Humans are the strong second case. Your PM, your editor, your marketing lead, your legal reviewer — same workflow, same export. The tool does not care whether the next reader has a pulse.

No backend. No database. No account. The document never leaves your browser. We picked those constraints on purpose — because the thing that kills tool adoption in an LLM pipeline isn't the feature set, it's the security review. So we removed the part that needs reviewing.

The bet

Inputs get layers added to them, not replaced. The phone didn't kill email; it added a layer. Git didn't replace the compiler; it added a layer. The chat box won't be killed by whatever comes next — the chat box will get a feedback layer, and the question is only whether it ships inside the frontier chat UIs or outside them.
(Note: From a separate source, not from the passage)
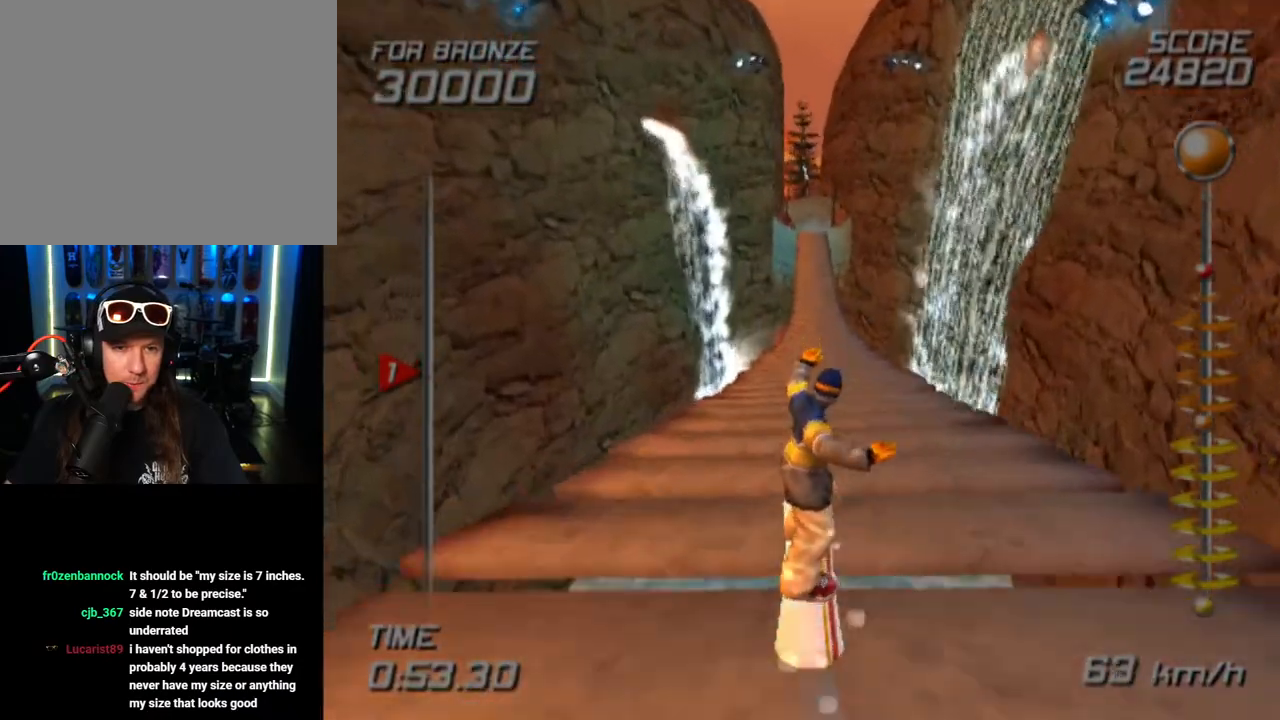
{"buttons": ["SQUARE"], "left_stick": "up", "right_stick": "center", "events": [[300, "left_stick", "up"], [383, "SQUARE", "down"]]}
Somewhere at Anthropic or OpenAI, a product manager is, as you read this in April 2026, building a prototype of multi-passage selection in their chat UI. When it lands, a tool like PassbackAI will look like a quaint little footnote — a cautionary tale about an indie developer who saw a missing primitive and built a whole browser tab around it.

And yet. Here we are, today, in April 2026. The primitive is still missing. The text area still doesn't highlight. The feedback pattern that works — paired passages, separators, one round-trip — is still something every LLM user has to either type by hand for ten minutes or not type at all. The indie tool is what exists in the meantime. It will still exist the day after the feature lands in Claude, because the feature will take a year to catch up to the workflow people have already built around the pattern.

The chat box is a text area. Multi-point structured feedback on a 1,800-word answer is not prose input. Every LLM user will figure that out eventually — the only question is whether you figure it out before or after you spend another forty-seven minutes arguing about the word "moreover."